D - Atteintes ischémiques : infarctus du grand épiploon

Les atteintes ischémiques du mésentère accompagnent celles de l’intestin grêle qui représente le siège le plus fréquent de lésions ischémiques du tube digestif.

La sémiologie des ischémies du grêle, ou du côlon, ne sera pas traitée dans ce chapitre qui porte sur les atteintes péritonéales.

En revanche, les atteintes ischémiques atteignant de façon exclusive des feuillets péritonéaux, comme les infarctus du grand épiploon, rentrent tout à fait dans le cadre de ce chapitre.

On distingue classiquement les atteintes idiopathiques des infarctus secondaires à une torsion du grand épiploon autour de son grand axe.

L’infarctus primitif du grand épiploon est une cause souvent méconnue de syndrome douloureux abdominal aigu ou subaigu.

La pratique en urgence de l’échographie ou du scanner dans la pathologie abdominale non traumatique montre que la fréquence de cette affection est largement sous-estimée.

La sémiologie radiologique des infarctus du grand épiploon est assez univoque.

En échographie, le diagnostic est fait devant une masse ovoïde, discrètement hyperéchogène, non compressible et siégeant en regard du point douloureux électif.

En TDM, les lésions apparaissent comme des masses bien limitées, en navettes, de localisations sous-pariétale antérieure ou antérolatérale droite.

Leur densité est discrètement supérieure à celle de la graisse normale.

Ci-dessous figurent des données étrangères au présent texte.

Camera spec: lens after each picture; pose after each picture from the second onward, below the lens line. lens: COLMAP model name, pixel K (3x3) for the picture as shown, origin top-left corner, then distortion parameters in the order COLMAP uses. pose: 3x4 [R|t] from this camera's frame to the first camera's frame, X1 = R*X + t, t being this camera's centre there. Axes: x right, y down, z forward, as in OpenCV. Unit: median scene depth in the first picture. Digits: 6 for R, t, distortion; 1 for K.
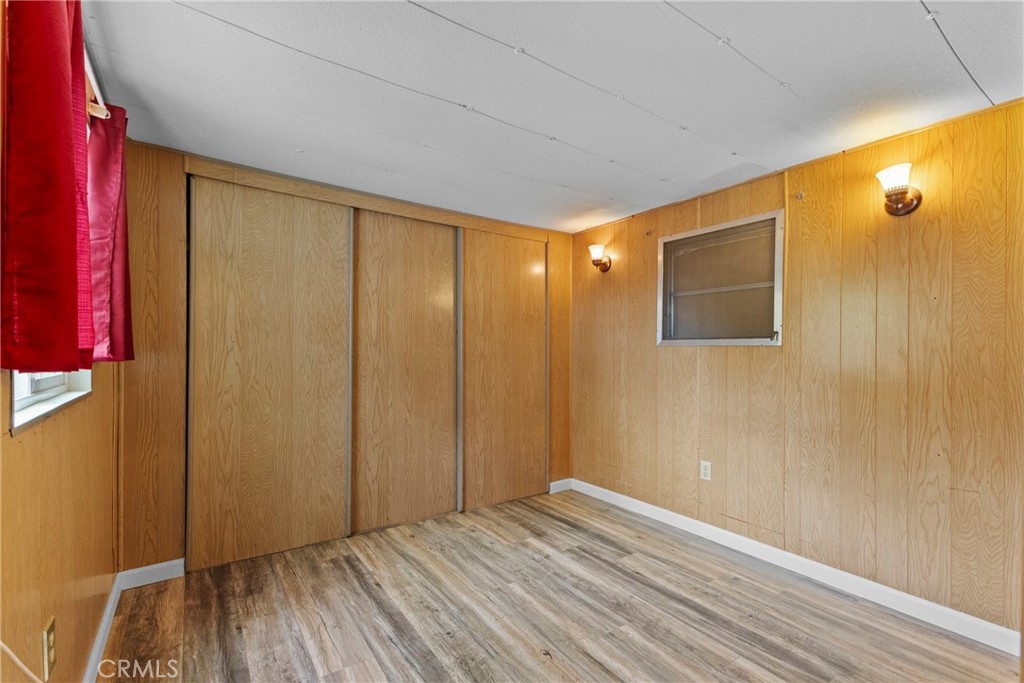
lens RADIAL K [[447.3, 0, 513.3], [0, 447.3, 345.8], [0, 0, 1]] dist [0.002919, -0.001107]
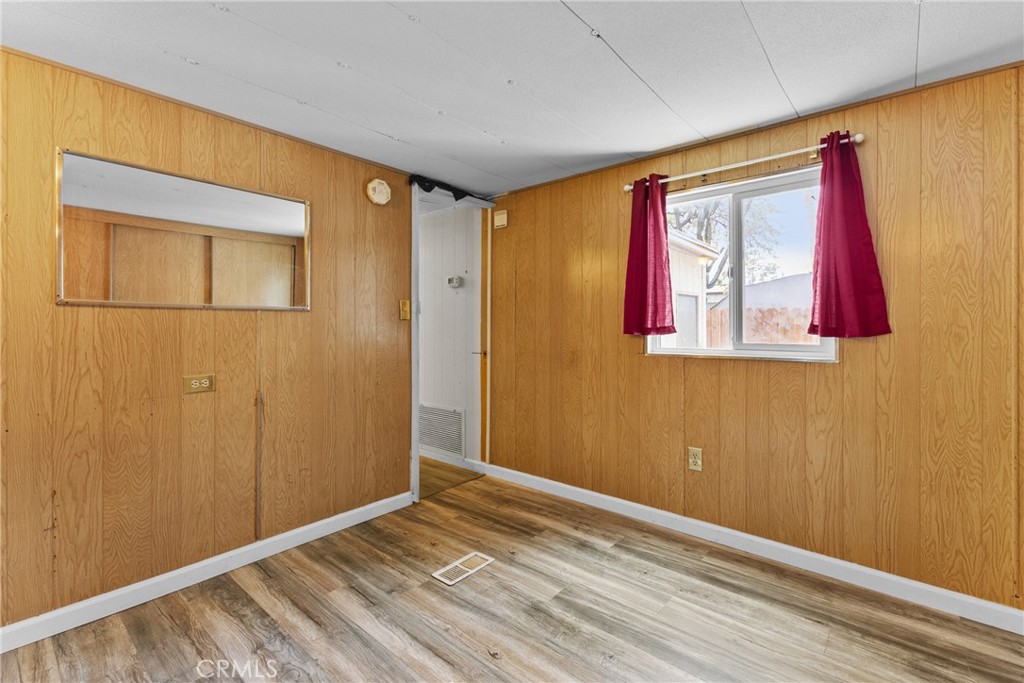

Il existe un épaississement du péritoine pariétal antérieur, contigu à la lésion, expliquant la symptomatologie douloureuse, voire la défense, observée chez la plupart de ces patients, puisque le feuillet pariétal du péritoine, à la différence du feuillet viscéral, a une innervation sensitive.

Le diagnostic des infarctus du grand épiploon (comme c’est le cas pour une pathologie analogue qui est la torsion des appendices épiploïques) est important, car il permet d’éviter le recours à la chirurgie, pour une affection dont la résolution spontanée s’observe en règle en quelques jours.